(Collected data)
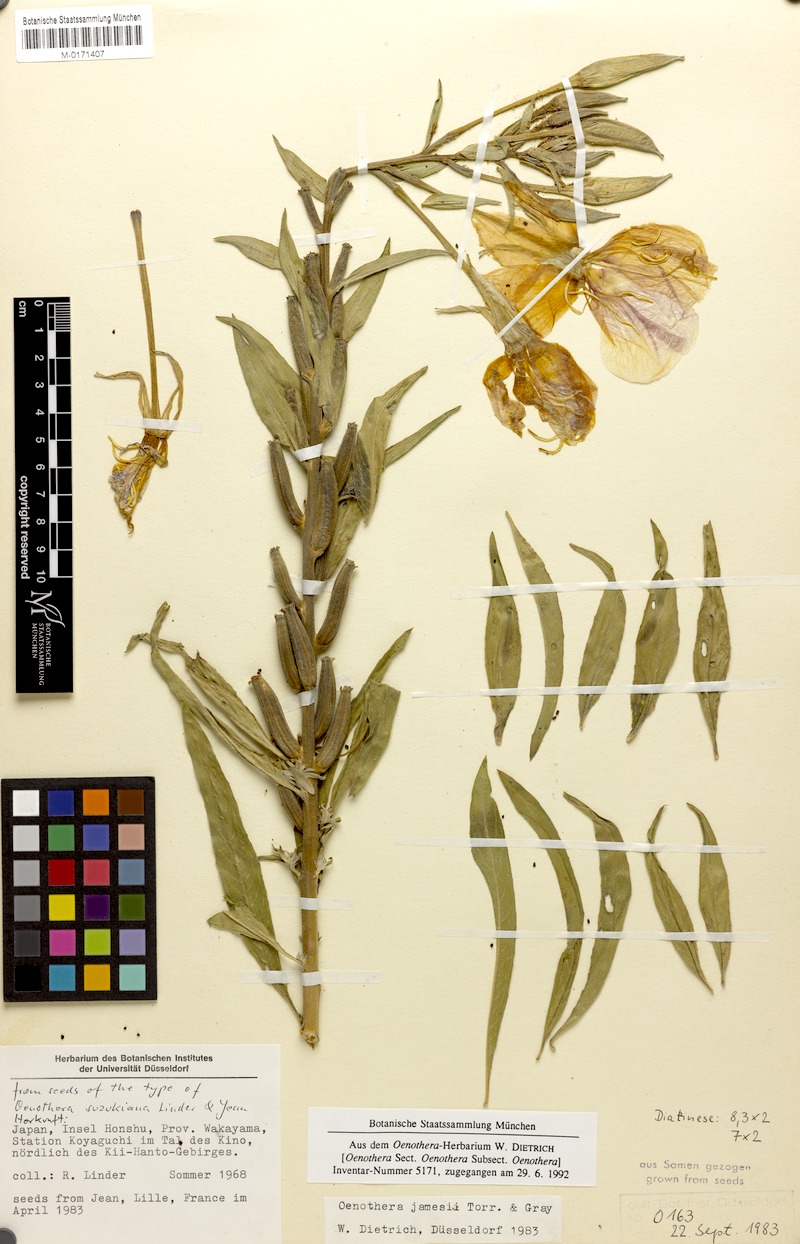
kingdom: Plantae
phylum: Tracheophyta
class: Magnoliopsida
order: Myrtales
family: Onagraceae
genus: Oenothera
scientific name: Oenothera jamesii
--
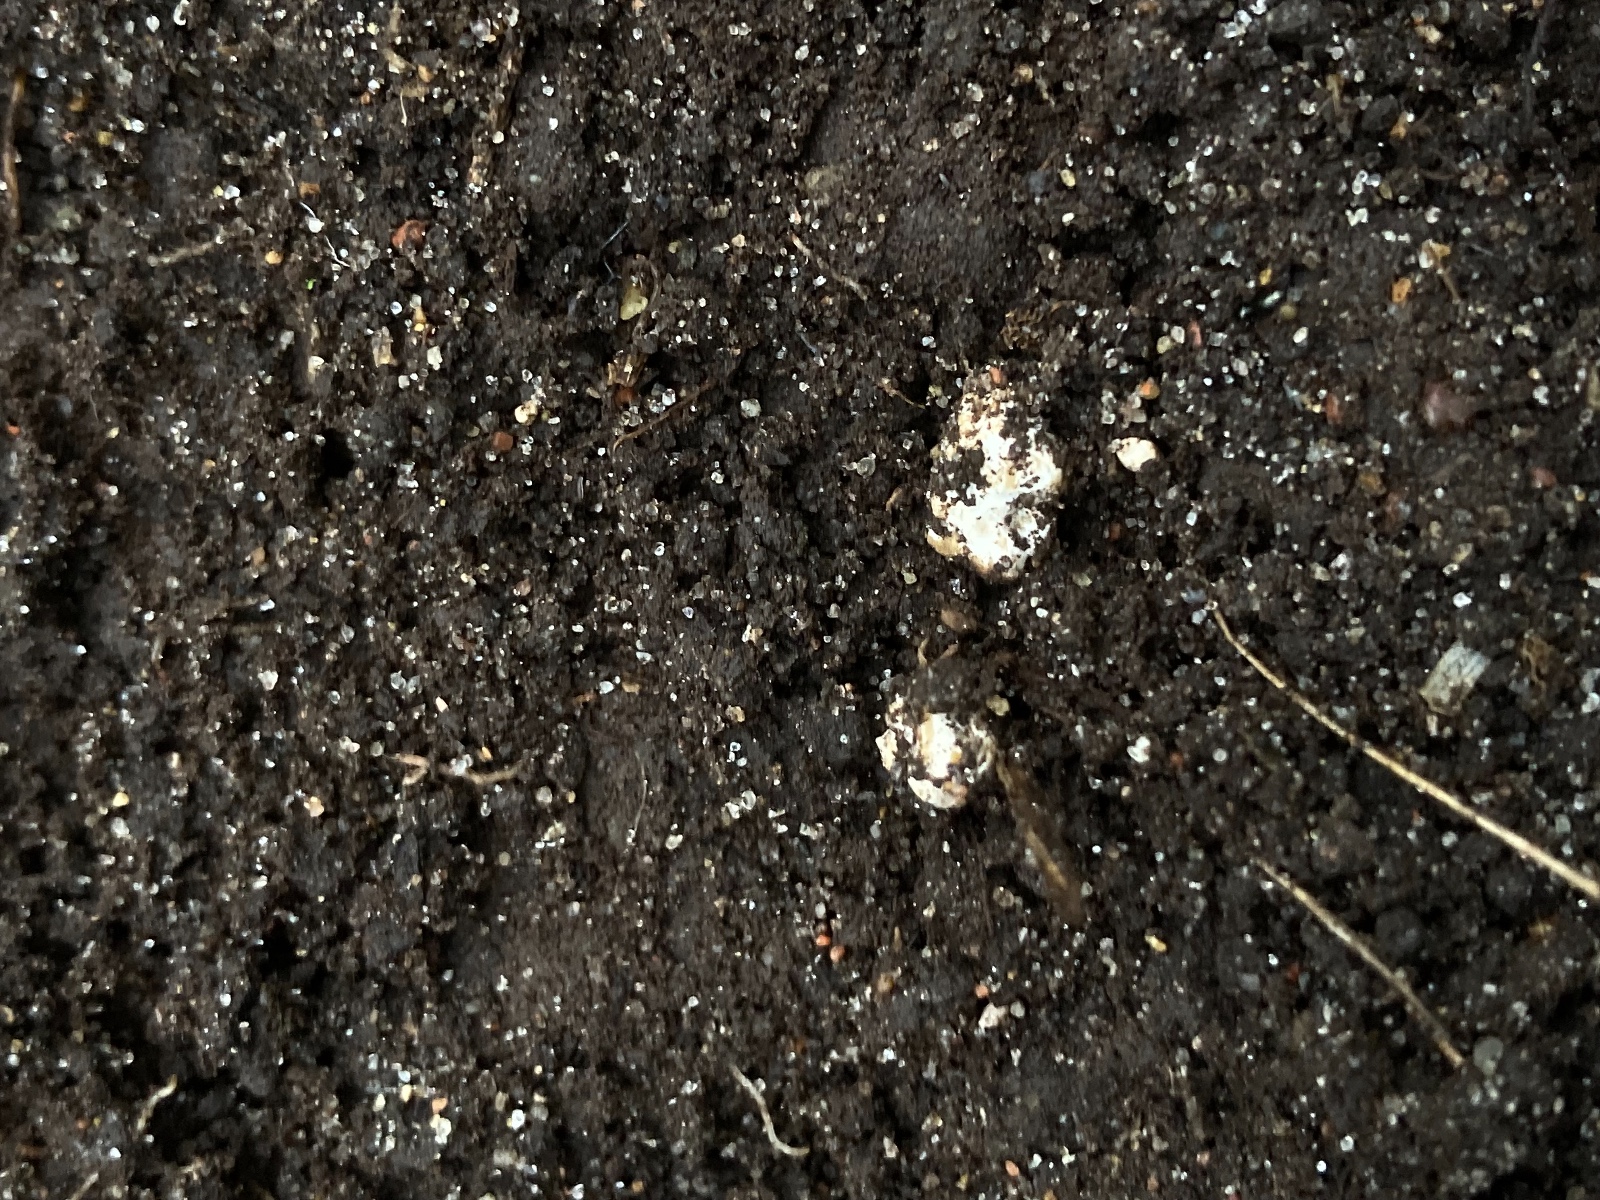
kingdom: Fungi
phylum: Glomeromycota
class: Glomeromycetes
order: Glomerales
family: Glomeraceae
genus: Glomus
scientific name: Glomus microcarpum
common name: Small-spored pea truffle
* * *
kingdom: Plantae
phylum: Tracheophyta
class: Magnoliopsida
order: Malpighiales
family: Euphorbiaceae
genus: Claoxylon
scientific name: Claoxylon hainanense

▸ PROBLEM TO SOLVE
Copy out everything from the line containing "order: Glomerales" down to the line containing "common name: Small-spored pea truffle", replacing "scientific name" with "binomial name" and keeping the rest unchanged.

▸ OUTPUT FOR THIS EXERCISE
order: Glomerales
family: Glomeraceae
genus: Glomus
binomial name: Glomus microcarpum
common name: Small-spored pea truffle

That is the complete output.